Фиона подняла глаза.
– Да. Он закончил свой первый роман здесь, в Тоскане, но он всегда считал, что его напечатали только из-за того, что с ним произошло. Издатель использовал эту ситуацию для рекламы книги, и поэтому она так хорошо продалась. Он написал еще две – он мог диктовать, – но они уже совсем не так продавались, как первая. Думаю, это был большой удар по его самолюбию, потому что он всегда хотел стать писателем.
– Как жаль… – посочувствовала Слоан.
– По крайней мере он нашел себя в творчестве другого рода – он писал для благотворительной организации, которую они с мамой основали для исследований травм позвоночника. Таким способом он смотрел вперед, а не назад. У него есть смысл в жизни, и он может что-то изменить. Надеяться на иное будущее для себя и стараться приблизить его. Как оказалось, именно этим он и может гордиться больше всего.
Слоан приподнялась и подсунула под спину подушку.

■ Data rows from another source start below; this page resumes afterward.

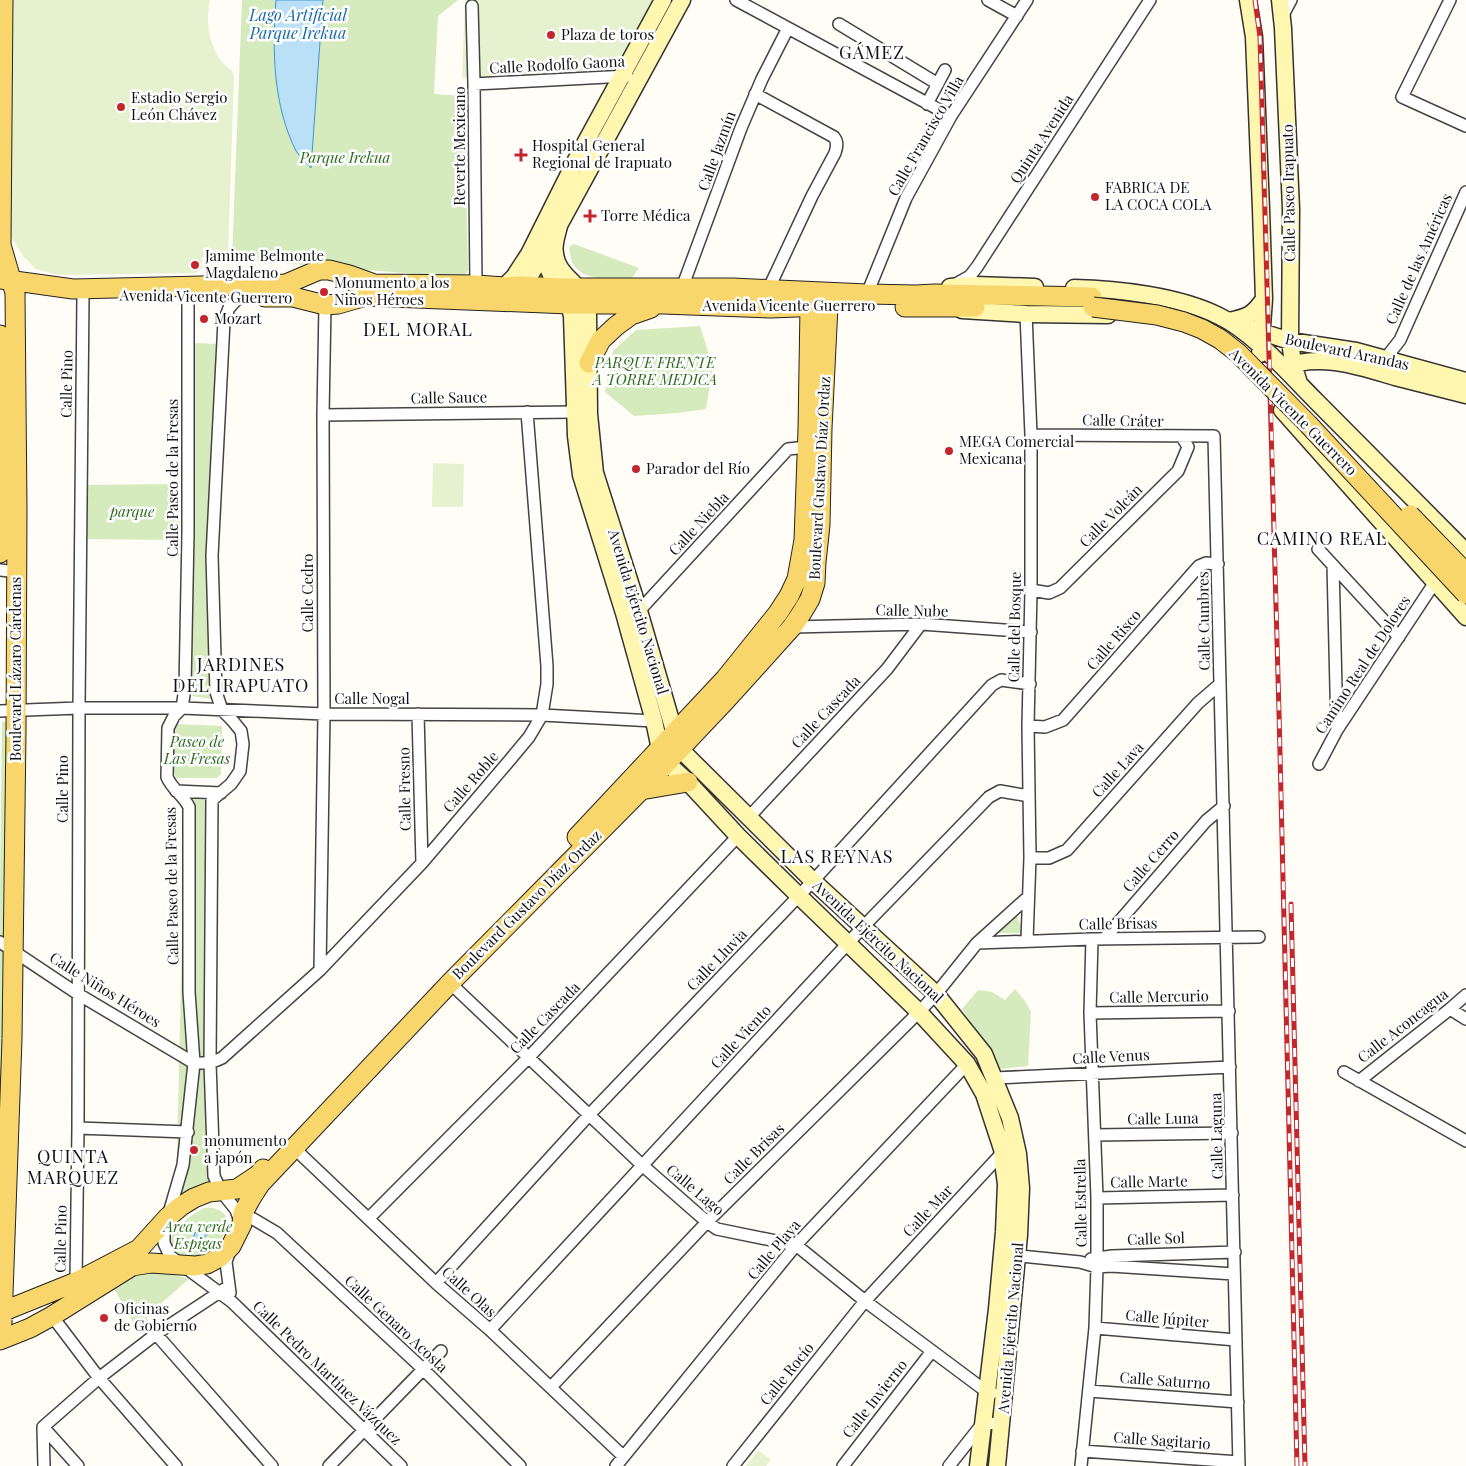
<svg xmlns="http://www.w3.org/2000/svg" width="1466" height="1466" font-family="'Playfair Display',serif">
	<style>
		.green { fill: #d5ebbd }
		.pitch { fill: #e6f2cf }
		.water { fill: #b9e0f7; stroke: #3f96cf }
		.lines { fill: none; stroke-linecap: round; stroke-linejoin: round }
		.street-casing { stroke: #444; stroke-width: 14 }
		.secondary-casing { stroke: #333; stroke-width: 19 }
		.primary-casing { stroke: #222; stroke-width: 21 }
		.street { stroke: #fff; stroke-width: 11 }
		.secondary { stroke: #fff6b0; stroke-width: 16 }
		.primary { stroke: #f9d66b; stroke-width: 19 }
		.rail-casing { stroke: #c4262e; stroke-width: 5 }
		.rail { stroke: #fff; stroke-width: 3; stroke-dasharray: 9; stroke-linecap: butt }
		.primary-bridge-casing { stroke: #222; stroke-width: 21; stroke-linecap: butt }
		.primary-bridge { stroke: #f9d66b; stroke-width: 19 }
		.poi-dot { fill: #c4262e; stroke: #fff; stroke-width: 2 }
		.labels { text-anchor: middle; stroke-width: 5; stroke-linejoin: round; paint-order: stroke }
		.poi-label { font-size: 15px; fill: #111; stroke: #fff; text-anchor: start }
		.street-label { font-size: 15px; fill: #111; stroke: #fff }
		.park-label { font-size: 15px; font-style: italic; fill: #2f6b1f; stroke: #fff }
		.water-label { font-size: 16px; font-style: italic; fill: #1768a6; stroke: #fff }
		.quarter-label { font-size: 18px; letter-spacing: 1px; fill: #111; stroke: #fff }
	</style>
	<rect width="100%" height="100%" fill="#fffdf5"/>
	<path class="green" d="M242,0H458L438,16L434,94L464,96L468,270L465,275L441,276L232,259Z
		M574,244L639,268L632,278C614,278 591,282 577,269C571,264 570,254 569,247Z
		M700,326L713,367L706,409L678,413L634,416L605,392L613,351L636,330Z
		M194,343L218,344L211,699L192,696Z
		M179,484L180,540L84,539L85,485Z
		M15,720L0,1286V885L2,722Z
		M176,724L222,726L221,774L217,778H176L173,771L172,730Z
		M185,798L212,800L210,1185L176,1204Z
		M1017,915L1023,933H992Z
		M1015,989L1025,1001L1031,1012L1028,1066L1000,1069L962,1009L978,990L992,992L1005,1000Z
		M204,1208C246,1205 224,1256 190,1257C185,1257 179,1255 175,1252C173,1249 172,1244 170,1241L174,1230L191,1216Z
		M139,1272H163L189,1279L148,1315L144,1330L137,1329L113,1287Z"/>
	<path class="pitch" d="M11,0H210C205,21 209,48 224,64C228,69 233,69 234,76L228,254L201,258C204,265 203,270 195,273L58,275L36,269L23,256L9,233Z
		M465,0H656L619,69L462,78Z
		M433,463L464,464L463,507H432Z
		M758,1450L771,1460L766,1466H746Z"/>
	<path class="water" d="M276,0H323L311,168C306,163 300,157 296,151C273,105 272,50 276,0Z
		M202,1226H209L210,1232L202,1239L193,1240L195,1233Z"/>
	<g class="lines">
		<g class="street-casing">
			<path id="street" d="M736,0L951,116
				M988,0L1017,16
				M1450,0L1402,97L1466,126
				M472,6L474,84L476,285
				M1282,17L1291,0
				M839,24L938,84
				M474,84L627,76
				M755,94L834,137C838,142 837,147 835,153L812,196L768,290
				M927,104L945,70
				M954,285L970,276L977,267L1150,0
				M682,288L741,128L762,79L788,28
				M867,294L906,198L951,116L1027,0
				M188,297V532L185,688L182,708L174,716L168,728L167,777C173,791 183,794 189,807V992L194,1063L183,1165L164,1230V1243L170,1256L232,1302L401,1466
				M239,297L229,308L224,321L212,556L216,692L222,710L232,720L241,731L243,744L240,771L231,784L212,800L210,1063L214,1176L221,1191L236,1210L240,1221
				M1026,314L1031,435V590L1028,726L1030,858L1027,940
				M1382,365L1385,359L1400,340L1466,192
				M323,415L575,412
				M1031,435L1214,436L1239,1466
				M1318,549L1399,637
				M1333,565L1337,730
				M0,570L17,572
				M1031,590L1049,593L1060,588L1178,471L1188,447L1182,437
				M639,611L788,449L807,447
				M792,627L921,624L1031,632
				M0,711L79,708H182L324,714L542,715L654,721
				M418,714L422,863
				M1028,726L1045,727L1063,720L1199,566L1206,563L1218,564
				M1319,764L1337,730L1435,582
				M176,791L221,793
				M749,817L887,669L921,624
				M1030,858H1049L1067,850L1198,703L1220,684
				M1104,939L1206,821L1224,806
				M0,942L78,994L194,1063H210L222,1058L320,970L422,863L509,761L529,737L542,715L547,684V666L527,412
				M977,943L1092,939L1259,937
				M320,970L324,714L323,415L325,305
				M450,983L642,1165L707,1222L717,1229L796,1245L865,1301L987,1392L992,1393
				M1450,1009L1466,1019
				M1090,1013L1229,1011
				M1344,1072L1466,1141
				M994,1078L1230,1067
				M1359,1081L1450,1009L1466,995
				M78,1128L188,1132
				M1095,1135L1232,1133
				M295,1149L436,1283L490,1330L623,1456
				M1097,1198L1233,1195
				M243,1213L277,1233L423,1369L520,1466
				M369,1218L529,1057L738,836
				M230,1250L226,1262L230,1293
				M1011,1255L1080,1262L1097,1267L1111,1266L1234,1274
				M1091,1259L1112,1256L1235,1252
				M76,1282L78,1128L79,708L83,296
				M436,1283L589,1115L813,881L992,685L1001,680L1030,684
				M52,1316L99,1378L176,1466
				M1095,1328L1236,1340
				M490,1330L863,927L989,797L1000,791L1029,796
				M156,1334L272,1466
				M551,1387L707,1222L919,1012L936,994L977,943L1028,897
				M1089,1391L1238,1402
				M43,1427L99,1378L156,1334L229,1286
				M43,1427L78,1466
				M43,1427L44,1466
				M1082,1451L1239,1462
				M329,1466L441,1351
				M616,1466L796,1245L967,1064
				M733,1466L865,1301L1003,1152L1006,1151
				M843,1466L932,1351
				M949,1466L983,1423L1001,1424
				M1081,1466L1095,1328L1097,1267V1198L1090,1013L1092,939"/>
		</g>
		<g class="secondary-casing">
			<path id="secondary" d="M1248,0L1254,37L1261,209L1264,299L1260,354
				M1280,0L1283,28L1291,209L1290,341L1293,364L1299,383
				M547,218L546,263L552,277L560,288L569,304L572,316L576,436L581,475L624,613L654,721L660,749L667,763L688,782L738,836L799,896L919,1012L967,1064L984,1094L1003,1152L1002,1155L1006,1184L1004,1232L997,1309L978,1466
				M559,226C557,235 553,245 555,253C556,268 567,276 576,286C582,295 586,304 588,315L589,414L595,473L639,611L679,748L813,881L936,994L984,1054L1010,1118L1018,1154L1021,1188L1019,1235L997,1466
				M505,286L514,277L529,254L576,160L663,0
				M950,287L976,285L1035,287
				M1074,288C1119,289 1179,296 1219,316C1253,332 1289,374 1316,401C1366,451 1416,502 1466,552
				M514,293L527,280L545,251L682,0
				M962,310L1026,314L1108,315
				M1229,321C1248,317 1253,315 1264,299
				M1252,329L1290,341L1356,351L1466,381
				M1283,367C1321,353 1358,366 1395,377C1419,383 1442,389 1466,395
				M1282,410L1466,617"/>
		</g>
		<g class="primary-casing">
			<path id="primary" d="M0,279L73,289L286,284L319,270H329L349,275L374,284L476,285L505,287L521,286L560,288H733L867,294L916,295L934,294L1092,297
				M265,297H293L325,305L338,304L366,296L569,304H663L771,308L822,306
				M905,307H975
				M0,335V553
				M589,363L601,340L616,326L631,315L651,308
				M641,790L688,782
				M577,837L725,679L778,613L789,596L797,579L804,540L808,429L810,307
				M0,1314L9,1309L76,1282L139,1249L168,1217L181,1206L194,1198L209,1192L237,1189L258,1175L263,1169
				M2,1323L12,1039L16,733L17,508L15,293L1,245L3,0
				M0,1340L30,1328L52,1316L132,1266L151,1263L195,1266L207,1264L220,1257L231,1246L242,1224L243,1213L251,1198L260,1184L450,983L641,790L727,699L792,627L801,614L810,599L815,583L816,562L820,525L822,429L828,306"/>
		</g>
		<use href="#street" class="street"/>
		<use href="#secondary" class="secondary"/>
		<use href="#primary" class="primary"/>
		<g class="rail-casing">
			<path id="rail" d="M1255,0L1260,37C1275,513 1286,990 1297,1466
				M1291,904L1305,1466"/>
		</g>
		<use href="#rail" class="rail"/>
		<g class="primary-bridge-casing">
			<path id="primary-bridge" d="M1093,307L1157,315L1184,322L1202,329L1220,339L1238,353L1308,424L1466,594
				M1410,515L1466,573"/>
		</g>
		<use href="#primary-bridge" class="primary-bridge"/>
	</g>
	<g class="poi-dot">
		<circle cx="551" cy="35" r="5"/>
		<circle cx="121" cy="107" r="5"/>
		<path d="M518.5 147.5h5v5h5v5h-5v5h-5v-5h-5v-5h5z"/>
		<circle cx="1095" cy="197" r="5"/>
		<path d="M587.5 208.5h5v5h5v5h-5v5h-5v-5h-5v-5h5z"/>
		<circle cx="195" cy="265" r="5"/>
		<circle cx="324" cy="292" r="5"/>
		<circle cx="204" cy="319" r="5"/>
		<circle cx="949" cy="451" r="5"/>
		<circle cx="636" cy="469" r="5"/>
		<circle cx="194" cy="1150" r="5"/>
		<circle cx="104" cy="1318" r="5"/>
	</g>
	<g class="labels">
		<g class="poi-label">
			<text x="561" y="40">Plaza de toros</text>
			<text x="131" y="103">Estadio Sergio<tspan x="131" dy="17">León Chávez</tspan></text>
			<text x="532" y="151">Hospital General<tspan x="532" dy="17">Regional de Irapuato</tspan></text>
			<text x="1105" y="193">FABRICA DE<tspan x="1105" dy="17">LA COCA COLA</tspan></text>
			<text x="601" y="221">Torre Médica</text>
			<text x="205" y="261">Jamime Belmonte<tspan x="205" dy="17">Magdaleno</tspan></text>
			<text x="334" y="288">Monumento a los<tspan x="334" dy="17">Niños Héroes</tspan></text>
			<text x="214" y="324">Mozart</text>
			<text x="959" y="447">MEGA Comercial<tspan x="959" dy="17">Mexicana</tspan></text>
			<text x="646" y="474">Parador del Río</text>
			<text x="204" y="1146">monumento<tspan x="204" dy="17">a japón</tspan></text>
			<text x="114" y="1314">Oficinas<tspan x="114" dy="17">de Gobierno</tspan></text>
		</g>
		<g class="street-label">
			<text transform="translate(557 65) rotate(-3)" y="5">Calle Rodolfo Gaona</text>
			<text transform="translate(926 136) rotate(-60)" y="5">Calle Francisco Villa</text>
			<text transform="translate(1042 139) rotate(-57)" y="5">Quinta Avenida</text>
			<text transform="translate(460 146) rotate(-90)" y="5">Reverte Mexicano</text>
			<text transform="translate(717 151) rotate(-70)" y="5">Calle Jazmín</text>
			<text transform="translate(1289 193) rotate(-91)" y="5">Calle Paseo Irapuato</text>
			<text transform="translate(1419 259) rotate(-66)" y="5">Calle de las Américas</text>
			<text transform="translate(206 297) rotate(1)" y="5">Avenida Vicente Guerrero</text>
			<text x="789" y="311">Avenida Vicente Guerrero</text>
			<text transform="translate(1347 352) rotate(12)" y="5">Boulevard Arandas</text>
			<text transform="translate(67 384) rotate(-89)" y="5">Calle Pino</text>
			<text transform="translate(449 398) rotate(-1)" y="5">Calle Sauce</text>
			<text transform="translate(1293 412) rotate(45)" y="5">Avenida Vicente Guerrero</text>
			<text transform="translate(1123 421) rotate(1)" y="5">Calle Cráter</text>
			<text transform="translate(173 478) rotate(-90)" y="5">Calle Paseo de la Fresas</text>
			<text transform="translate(820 478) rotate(-87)" y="5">Boulevard Gustavo Díaz Ordaz</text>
			<text transform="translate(1111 516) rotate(-45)" y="5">Calle Volcán</text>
			<text transform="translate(699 524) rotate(-47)" y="5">Calle Niebla</text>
			<text transform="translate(308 593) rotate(-90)" y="5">Calle Cedro</text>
			<text transform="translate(912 611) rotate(1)" y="5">Calle Nube</text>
			<text transform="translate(638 612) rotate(73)" y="5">Avenida Ejército Nacional</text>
			<text transform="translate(1204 621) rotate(-91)" y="5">Calle Cumbres</text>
			<text transform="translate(1015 627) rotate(-89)" y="5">Calle del Bosque</text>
			<text transform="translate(1114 640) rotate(-49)" y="5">Calle Risco</text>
			<text transform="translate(1363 665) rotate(-57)" y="5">Camino Real de Dolores</text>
			<text transform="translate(16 669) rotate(-90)" y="5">Boulevard Lázaro Cárdenas</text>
			<text x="372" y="704">Calle Nogal</text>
			<text transform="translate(826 712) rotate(-47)" y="5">Calle Cascada</text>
			<text transform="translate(1118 770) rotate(-48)" y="5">Calle Lava</text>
			<text transform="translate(471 782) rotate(-49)" y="5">Calle Roble</text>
			<text transform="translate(63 789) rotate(-90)" y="5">Calle Pino</text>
			<text transform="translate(405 789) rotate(-91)" y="5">Calle Fresno</text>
			<text transform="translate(1151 861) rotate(-49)" y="5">Calle Cerro</text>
			<text transform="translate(172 886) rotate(-91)" y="5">Calle Paseo de la Fresas</text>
			<text transform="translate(527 905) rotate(-45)" y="5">Boulevard Gustavo Díaz Ordaz</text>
			<text transform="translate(1118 924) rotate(-1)" y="5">Calle Brisas</text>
			<text transform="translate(878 942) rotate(43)" y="5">Avenida Ejército Nacional</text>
			<text transform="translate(717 960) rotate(-46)" y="5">Calle Lluvia</text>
			<text transform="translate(105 990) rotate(32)" y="5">Calle Niños Héroes</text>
			<text transform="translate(1159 997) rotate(-1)" y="5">Calle Mercurio</text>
			<text transform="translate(545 1018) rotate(-46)" y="5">Calle Cascada</text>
			<text transform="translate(1403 1026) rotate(-38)" y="5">Calle Aconcagua</text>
			<text transform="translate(741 1037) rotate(-47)" y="5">Calle Viento</text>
			<text transform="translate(1111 1057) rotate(-3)" y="5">Calle Venus</text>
			<text transform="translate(1163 1119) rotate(-1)" y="5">Calle Luna</text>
			<text transform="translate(1217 1136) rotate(-91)" y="5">Calle Laguna</text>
			<text transform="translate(754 1154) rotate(-45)" y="5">Calle Brisas</text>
			<text transform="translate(1149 1182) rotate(-1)" y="5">Calle Marte</text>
			<text transform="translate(695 1190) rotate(40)" y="5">Calle Lago</text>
			<text transform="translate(1081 1203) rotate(-91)" y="5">Calle Estrella</text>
			<text transform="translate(928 1211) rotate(-47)" y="5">Calle Mar</text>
			<text transform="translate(61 1239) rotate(-89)" y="5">Calle Pino</text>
			<text transform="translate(1156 1239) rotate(-2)" y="5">Calle Sol</text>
			<text transform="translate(774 1250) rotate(-50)" y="5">Calle Playa</text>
			<text transform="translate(469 1292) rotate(42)" y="5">Calle Olas</text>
			<text transform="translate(1167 1319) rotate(5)" y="5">Calle Júpiter</text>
			<text transform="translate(396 1324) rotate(43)" y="5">Calle Genaro Acosta</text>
			<text transform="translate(1011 1328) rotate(-85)" y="5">Avenida Ejército Nacional</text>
			<text transform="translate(327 1373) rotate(44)" y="5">Calle Pedro Martínez Vázquez</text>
			<text transform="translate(787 1374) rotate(-51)" y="5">Calle Rocío</text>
			<text transform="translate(1165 1381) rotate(4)" y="5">Calle Saturno</text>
			<text transform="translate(875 1399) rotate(-52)" y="5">Calle Invierno</text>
			<text transform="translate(1162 1441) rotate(4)" y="5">Calle Sagitario</text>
		</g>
		<g class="park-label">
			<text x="345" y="163">Parque Irekua</text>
			<text x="655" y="368">PARQUE FRENTE<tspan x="655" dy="17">A TORRE MEDICA</tspan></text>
			<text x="132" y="517">parque</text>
			<text x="197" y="747">Paseo de<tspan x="197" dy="17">Las Fresas</tspan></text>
			<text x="198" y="1232">Area verde<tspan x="198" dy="17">Espigas</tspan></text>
		</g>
		<g class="water-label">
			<text x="298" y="21">Lago Artificial<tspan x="298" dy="18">Parque Irekua</tspan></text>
		</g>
		<g class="quarter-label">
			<text x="872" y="59">GÁMEZ</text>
			<text x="418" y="336">DEL MORAL</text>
			<text x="1322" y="545">CAMINO REAL</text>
			<text x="241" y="671">JARDINES<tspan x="241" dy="21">DEL IRAPUATO</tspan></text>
			<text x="837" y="863">LAS REYNAS</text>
			<text x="73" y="1163">QUINTA<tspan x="73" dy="21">MARQUEZ</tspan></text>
		</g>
	</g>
</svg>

– Ты такая счастливая, что у вас с ним такая крепкая связь. И тебе не о чем сожалеть. Ты знаешь, что всегда была хорошей дочерью. А мне сейчас кажется, что я своими руками уничтожила такую возможность, и мой отец, наверное, должен был меня ненавидеть.
– Нет. Он любил тебя. Я знаю. – Фиона несколько секунд смотрела Слоан в глаза. – Я потому и пришла. Давай немного пройдемся?
– Сейчас?
– Да, и детей тоже возьмем. – Фиона встала, подошла к дивану и помахала руками перед лицами детей. – Дети, пора. Кладите планшеты. Пора погулять.
– Зачем? – спросил Эван, вытаскивая из ушей наушники.
– Вы уже были в винных погребах?
Он неуверенно повернулся к Слоан.
– Мам, мы там были?
– Нет, там вы еще не были, – ответила она.
– Тогда пошли, – сказала Фиона. – Можете быть уверены, вам там понравится. Это как будто побывать в кино про Гарри Поттера.
– О, я люблю Гарри Поттера, – ответила Хлоя. – Я видела все фильмы. Мне нравится Гермиона.
– Мне тоже нравится Гермиона, – сказала Фиона.
Эван и Хлоя положили планшеты и вышли вслед за Фионой и Слоан из комнаты. Все вместе они направились по кипарисной аллее в сторону средневековых зданий и часовни у подножия холма. Фиона отвела Слоан с детьми в каменное здание, где находились винные погреба, вниз по винтовой лестнице в сумрачный лабиринт внизу. Там в больших погребах лежали на боку огромные дубовые бочки, и они прошли мимо них по узким коридорам, по обеим сторонам которых стояли стеллажи, заполненные пыльными бутылками.
– Мы с вашим дядей Коннором играли тут в прятки, когда были такими, как вы, – сказала Слоан детям.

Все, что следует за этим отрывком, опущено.